** Written request **
Locate each line in the rows below that contains the string "State" and copy those lines out in order.
* BEGIN Material to process *
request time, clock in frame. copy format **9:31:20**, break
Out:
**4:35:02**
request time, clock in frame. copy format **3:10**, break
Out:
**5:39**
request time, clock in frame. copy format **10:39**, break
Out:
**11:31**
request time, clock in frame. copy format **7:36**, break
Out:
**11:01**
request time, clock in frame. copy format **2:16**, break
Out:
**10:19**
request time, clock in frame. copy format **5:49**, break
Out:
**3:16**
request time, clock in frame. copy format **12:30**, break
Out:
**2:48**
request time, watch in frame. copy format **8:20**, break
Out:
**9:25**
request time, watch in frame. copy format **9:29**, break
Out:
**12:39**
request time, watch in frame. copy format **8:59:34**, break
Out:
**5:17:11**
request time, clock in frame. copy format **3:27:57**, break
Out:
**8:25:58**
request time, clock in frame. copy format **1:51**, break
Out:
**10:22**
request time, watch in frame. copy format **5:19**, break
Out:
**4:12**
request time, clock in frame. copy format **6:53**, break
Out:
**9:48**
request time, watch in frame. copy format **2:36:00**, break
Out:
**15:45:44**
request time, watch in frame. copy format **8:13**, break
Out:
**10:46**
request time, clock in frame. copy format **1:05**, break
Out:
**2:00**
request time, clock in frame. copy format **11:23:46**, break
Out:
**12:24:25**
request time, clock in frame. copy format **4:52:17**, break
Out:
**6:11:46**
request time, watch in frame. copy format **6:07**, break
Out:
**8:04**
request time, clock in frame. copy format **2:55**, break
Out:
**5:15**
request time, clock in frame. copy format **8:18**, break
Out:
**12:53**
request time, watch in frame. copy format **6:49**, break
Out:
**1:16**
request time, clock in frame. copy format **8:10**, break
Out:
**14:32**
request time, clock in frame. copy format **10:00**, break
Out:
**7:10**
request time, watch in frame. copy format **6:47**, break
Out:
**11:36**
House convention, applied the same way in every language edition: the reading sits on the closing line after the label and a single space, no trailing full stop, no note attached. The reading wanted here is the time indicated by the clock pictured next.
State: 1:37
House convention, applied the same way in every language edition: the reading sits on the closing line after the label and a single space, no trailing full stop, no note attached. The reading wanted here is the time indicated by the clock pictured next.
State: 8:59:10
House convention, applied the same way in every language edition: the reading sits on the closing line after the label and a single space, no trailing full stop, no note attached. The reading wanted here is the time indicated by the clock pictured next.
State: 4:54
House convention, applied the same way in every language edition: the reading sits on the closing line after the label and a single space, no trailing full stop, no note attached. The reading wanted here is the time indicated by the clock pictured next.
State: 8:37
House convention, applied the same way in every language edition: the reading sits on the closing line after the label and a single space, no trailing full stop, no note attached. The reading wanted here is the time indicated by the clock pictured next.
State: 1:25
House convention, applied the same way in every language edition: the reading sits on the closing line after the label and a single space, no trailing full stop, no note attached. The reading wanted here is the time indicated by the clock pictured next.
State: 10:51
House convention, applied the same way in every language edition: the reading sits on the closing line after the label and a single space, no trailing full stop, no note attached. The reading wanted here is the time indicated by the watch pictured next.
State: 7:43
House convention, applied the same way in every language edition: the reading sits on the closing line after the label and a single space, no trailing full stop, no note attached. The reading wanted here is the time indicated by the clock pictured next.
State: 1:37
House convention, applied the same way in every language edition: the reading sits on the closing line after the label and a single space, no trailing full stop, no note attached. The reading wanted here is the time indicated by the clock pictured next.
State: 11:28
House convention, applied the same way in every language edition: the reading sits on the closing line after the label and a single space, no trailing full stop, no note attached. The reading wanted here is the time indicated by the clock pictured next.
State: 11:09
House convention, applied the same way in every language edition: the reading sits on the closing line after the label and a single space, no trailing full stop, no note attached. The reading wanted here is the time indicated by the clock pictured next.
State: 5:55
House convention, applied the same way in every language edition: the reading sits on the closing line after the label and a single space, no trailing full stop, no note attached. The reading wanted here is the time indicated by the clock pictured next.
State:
* END Material to process *
** Output for this exercise **
State: 1:37
State: 8:59:10
State: 4:54
State: 8:37
State: 1:25
State: 10:51
State: 7:43
State: 1:37
State: 11:28
State: 11:09
State: 5:55
State:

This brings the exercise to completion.